Biblio
Today, maintaining the security of the web application is of great importance. Sites Intermediate Script (XSS) is a security flaw that can affect web applications. This error allows an attacker to add their own malicious code to HTML pages that are displayed to the user. Upon execution of the malicious code, the behavior of the system or website can be completely changed. The XSS security vulnerability is used by attackers to steal the resources of a web browser such as cookies, identity information, etc. by adding malicious Java Script code to the victim's web applications. Attackers can use this feature to force a malicious code worker into a Web browser of a user, since Web browsers support the execution of embedded commands on web pages to enable dynamic web pages. This work has been proposed as a technique to detect and prevent manipulation that may occur in web sites, and thus to prevent the attack of Site Intermediate Script (XSS) attacks. Ayrica has developed four different languages that detect XSS explanations with Asp.NET, PHP, PHP and Ruby languages, and the differences in the detection of XSS attacks in environments provided by different programming languages.

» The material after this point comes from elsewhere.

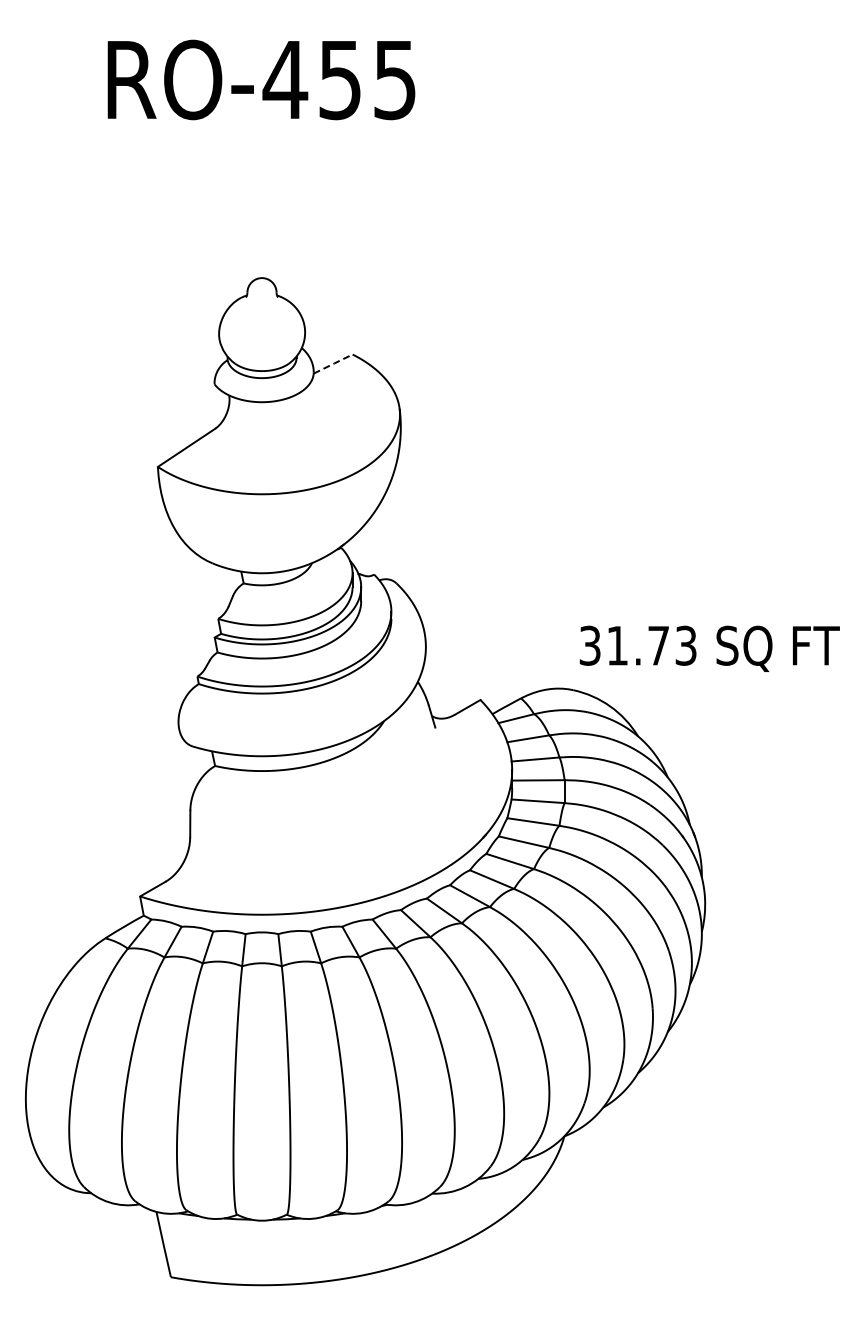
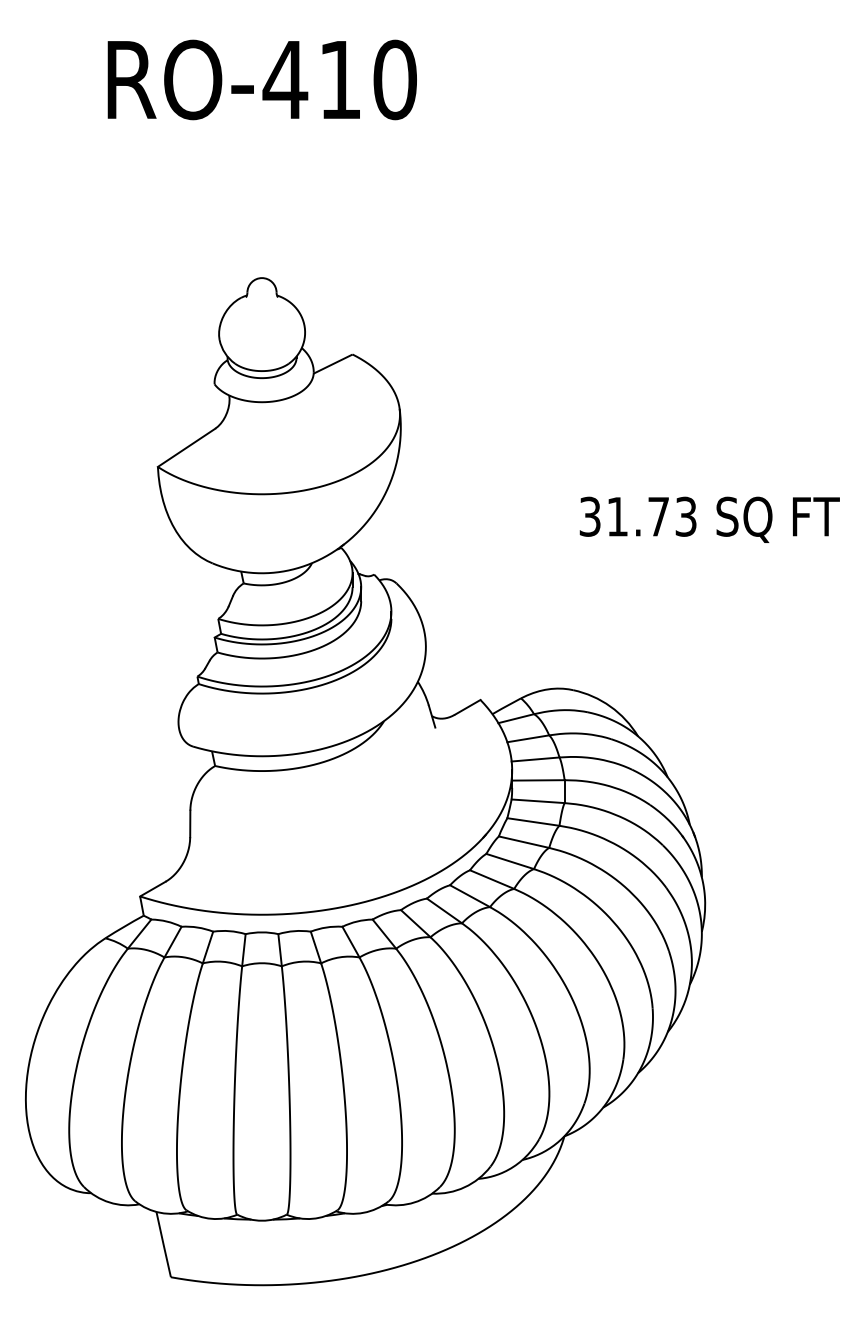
text at (367, 79): RO-455 -> RO-410
line at (333, 363): dashed -> solid
text at (709, 648) position: (709, 648) -> (709, 519)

Nowadays, cyber attacks affect many institutions and individuals, and they result in a serious financial loss for them. Phishing Attack is one of the most common types of cyber attacks which is aimed at exploiting people's weaknesses to obtain confidential information about them. This type of cyber attack threats almost all internet users and institutions. To reduce the financial loss caused by this type of attacks, there is a need for awareness of the users as well as applications with the ability to detect them. In the last quarter of 2016, Turkey appears to be second behind China with an impact rate of approximately 43% in the Phishing Attack Analysis report between 45 countries. In this study, firstly, the characteristics of this type of attack are explained, and then a machine learning based system is proposed to detect them. In the proposed system, some features were extracted by using Natural Language Processing (NLP) techniques. The system was implemented by examining URLs used in Phishing Attacks before opening them with using some extracted features. Many tests have been applied to the created system, and it is seen that the best algorithm among the tested ones is the Random Forest algorithm with a success rate of 89.9%.